Vulnerability in CF7 - all versions

A vulnerability has been discovered in CF7 which affects all versions of the plugin. As mentioned here, only versions of CF7 up to 5.1.9 are compatible with ClassicPress, which means that we cannot upgrade to the patched version (5.3.2).

However, the fix is simple. In file includes/formatting.php, find function wpcf7_antiscript_file_name() and replace:

$filename = basename( $filename );

with

$filename = wp_basename( $filename );
$filename = preg_replace( '/[\pC\pZ]+/i', '', $filename );

Full details here:

https://contactform7.com/2020/12/17/contact-form-7-532/#more-38314

5 Likes

Thanks for the notification on that one; I’ve patched my sites.

I had been aware that CF7 wasn’t supported on CP any more, but not got round to doing anything about it yet.

Is Fluent Forms the replacement people are using? Or is there a simpler alternative?

I’m still using CF7 version 5.1.9. It does everything I need in most cases.

I haven’t used Fluent Forms so I can’t comment on that one.

We may consider forking CF7 if there’s sufficient interest but if anyone has any other suggestions, I’d be glad to hear them.

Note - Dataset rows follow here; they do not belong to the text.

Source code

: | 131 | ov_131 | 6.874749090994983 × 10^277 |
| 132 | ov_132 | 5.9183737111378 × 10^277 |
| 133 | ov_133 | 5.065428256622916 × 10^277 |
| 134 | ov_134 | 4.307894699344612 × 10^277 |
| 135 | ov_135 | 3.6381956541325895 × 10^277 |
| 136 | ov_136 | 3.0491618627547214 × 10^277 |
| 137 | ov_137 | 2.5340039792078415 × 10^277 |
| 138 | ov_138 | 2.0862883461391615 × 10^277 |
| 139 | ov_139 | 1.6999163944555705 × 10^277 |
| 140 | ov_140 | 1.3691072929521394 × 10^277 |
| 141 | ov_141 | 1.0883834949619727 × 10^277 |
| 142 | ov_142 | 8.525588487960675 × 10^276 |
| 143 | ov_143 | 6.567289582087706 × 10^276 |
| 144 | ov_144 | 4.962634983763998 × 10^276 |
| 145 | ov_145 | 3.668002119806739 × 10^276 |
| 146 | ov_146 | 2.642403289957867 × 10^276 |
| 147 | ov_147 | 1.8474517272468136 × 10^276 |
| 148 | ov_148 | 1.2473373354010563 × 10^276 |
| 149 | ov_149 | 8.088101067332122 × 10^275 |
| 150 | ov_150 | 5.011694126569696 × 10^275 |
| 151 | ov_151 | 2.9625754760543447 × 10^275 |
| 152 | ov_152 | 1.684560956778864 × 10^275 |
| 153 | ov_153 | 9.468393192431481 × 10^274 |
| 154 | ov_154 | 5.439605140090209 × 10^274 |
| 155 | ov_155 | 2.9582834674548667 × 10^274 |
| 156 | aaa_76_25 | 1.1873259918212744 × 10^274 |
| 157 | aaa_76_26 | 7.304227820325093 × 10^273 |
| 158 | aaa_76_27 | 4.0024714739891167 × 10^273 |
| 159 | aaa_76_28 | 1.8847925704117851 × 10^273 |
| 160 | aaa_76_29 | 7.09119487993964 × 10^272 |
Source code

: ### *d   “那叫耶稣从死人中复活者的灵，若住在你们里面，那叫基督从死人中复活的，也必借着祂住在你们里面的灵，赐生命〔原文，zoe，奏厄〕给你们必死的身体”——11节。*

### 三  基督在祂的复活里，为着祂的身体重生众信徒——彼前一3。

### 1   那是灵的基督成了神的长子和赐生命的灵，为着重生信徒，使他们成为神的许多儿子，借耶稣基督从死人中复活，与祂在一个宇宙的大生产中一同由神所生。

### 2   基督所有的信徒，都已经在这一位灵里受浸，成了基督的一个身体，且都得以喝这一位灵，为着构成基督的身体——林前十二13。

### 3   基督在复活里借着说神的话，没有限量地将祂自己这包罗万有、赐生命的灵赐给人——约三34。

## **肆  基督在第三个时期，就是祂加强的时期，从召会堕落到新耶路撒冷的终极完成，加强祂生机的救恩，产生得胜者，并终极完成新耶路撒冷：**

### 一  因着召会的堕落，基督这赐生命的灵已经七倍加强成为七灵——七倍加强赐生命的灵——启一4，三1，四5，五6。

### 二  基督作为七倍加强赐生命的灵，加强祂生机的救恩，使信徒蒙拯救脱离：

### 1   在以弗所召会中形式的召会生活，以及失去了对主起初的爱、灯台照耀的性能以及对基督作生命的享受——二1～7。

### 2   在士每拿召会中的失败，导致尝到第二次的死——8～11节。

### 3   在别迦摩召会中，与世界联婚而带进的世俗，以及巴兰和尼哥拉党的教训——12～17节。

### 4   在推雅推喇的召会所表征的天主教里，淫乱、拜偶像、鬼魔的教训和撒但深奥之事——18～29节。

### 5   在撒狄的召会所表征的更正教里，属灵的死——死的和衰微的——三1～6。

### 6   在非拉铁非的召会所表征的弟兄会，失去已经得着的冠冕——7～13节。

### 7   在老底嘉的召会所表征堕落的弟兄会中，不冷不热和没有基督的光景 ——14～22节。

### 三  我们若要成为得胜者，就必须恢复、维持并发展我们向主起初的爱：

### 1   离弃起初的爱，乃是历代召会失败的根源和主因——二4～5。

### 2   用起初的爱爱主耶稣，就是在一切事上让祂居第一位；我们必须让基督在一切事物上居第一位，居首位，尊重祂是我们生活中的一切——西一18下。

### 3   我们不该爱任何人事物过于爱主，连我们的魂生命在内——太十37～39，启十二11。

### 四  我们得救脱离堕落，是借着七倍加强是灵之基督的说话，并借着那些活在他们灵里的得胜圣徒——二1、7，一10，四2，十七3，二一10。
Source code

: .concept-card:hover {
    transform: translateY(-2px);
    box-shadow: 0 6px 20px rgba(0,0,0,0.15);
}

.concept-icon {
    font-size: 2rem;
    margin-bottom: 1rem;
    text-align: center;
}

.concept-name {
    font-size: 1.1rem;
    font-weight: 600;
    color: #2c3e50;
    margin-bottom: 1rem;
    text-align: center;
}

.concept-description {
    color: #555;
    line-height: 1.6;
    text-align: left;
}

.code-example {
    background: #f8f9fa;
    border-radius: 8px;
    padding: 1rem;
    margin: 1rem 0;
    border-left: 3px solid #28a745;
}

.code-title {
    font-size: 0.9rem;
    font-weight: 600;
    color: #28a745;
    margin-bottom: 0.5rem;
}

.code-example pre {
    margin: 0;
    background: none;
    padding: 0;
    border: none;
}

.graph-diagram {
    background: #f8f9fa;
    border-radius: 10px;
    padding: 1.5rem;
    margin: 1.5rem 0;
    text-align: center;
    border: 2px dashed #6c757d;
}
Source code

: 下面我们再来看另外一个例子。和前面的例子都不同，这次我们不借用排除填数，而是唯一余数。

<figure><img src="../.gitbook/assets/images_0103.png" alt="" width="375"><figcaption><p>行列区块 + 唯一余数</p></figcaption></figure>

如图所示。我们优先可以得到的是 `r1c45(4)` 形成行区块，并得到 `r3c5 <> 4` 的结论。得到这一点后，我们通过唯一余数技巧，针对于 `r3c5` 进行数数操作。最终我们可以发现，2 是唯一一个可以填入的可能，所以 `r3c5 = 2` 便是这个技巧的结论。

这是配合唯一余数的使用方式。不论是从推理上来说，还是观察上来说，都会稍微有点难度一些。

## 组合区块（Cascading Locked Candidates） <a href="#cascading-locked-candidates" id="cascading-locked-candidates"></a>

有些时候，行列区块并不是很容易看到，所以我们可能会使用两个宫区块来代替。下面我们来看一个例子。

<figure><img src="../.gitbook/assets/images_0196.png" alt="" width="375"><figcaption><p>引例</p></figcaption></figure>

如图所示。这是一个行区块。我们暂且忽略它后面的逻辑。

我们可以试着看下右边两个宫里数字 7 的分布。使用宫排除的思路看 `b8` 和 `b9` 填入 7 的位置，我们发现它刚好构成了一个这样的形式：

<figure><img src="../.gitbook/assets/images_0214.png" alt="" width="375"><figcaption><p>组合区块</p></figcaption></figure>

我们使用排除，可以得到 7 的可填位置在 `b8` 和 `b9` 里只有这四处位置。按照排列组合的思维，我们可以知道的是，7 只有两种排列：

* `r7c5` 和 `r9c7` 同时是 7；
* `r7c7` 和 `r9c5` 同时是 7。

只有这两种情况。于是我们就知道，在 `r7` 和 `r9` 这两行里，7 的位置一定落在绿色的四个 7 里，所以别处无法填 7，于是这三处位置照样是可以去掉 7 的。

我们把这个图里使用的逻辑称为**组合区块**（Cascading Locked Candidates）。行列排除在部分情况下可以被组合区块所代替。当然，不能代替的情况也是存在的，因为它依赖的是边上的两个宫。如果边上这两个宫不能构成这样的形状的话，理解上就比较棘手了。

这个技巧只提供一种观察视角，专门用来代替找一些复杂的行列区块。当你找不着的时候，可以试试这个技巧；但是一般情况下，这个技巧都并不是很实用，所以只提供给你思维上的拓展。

I am using wp forms free version.
Still works.
But I like CF7 better, so I was thinking to go back to it.
Thanks for sharing the patch.

I’ve always hated CF7 and have always replaced it whenever I take over the management of a site. Previously I would replace it with Formidable Forms free version, but these days I replace with Fluent Forms (free or pro as appropriate).

2 Likes

And (as far as I know) Fluent Forms has committed to supporting CP, so sounds like a good alternative.

On a few sites Smart Forms working very well. It supports even WP 3.3, so, I hope, support of WP 4.9 will not be dropped soon.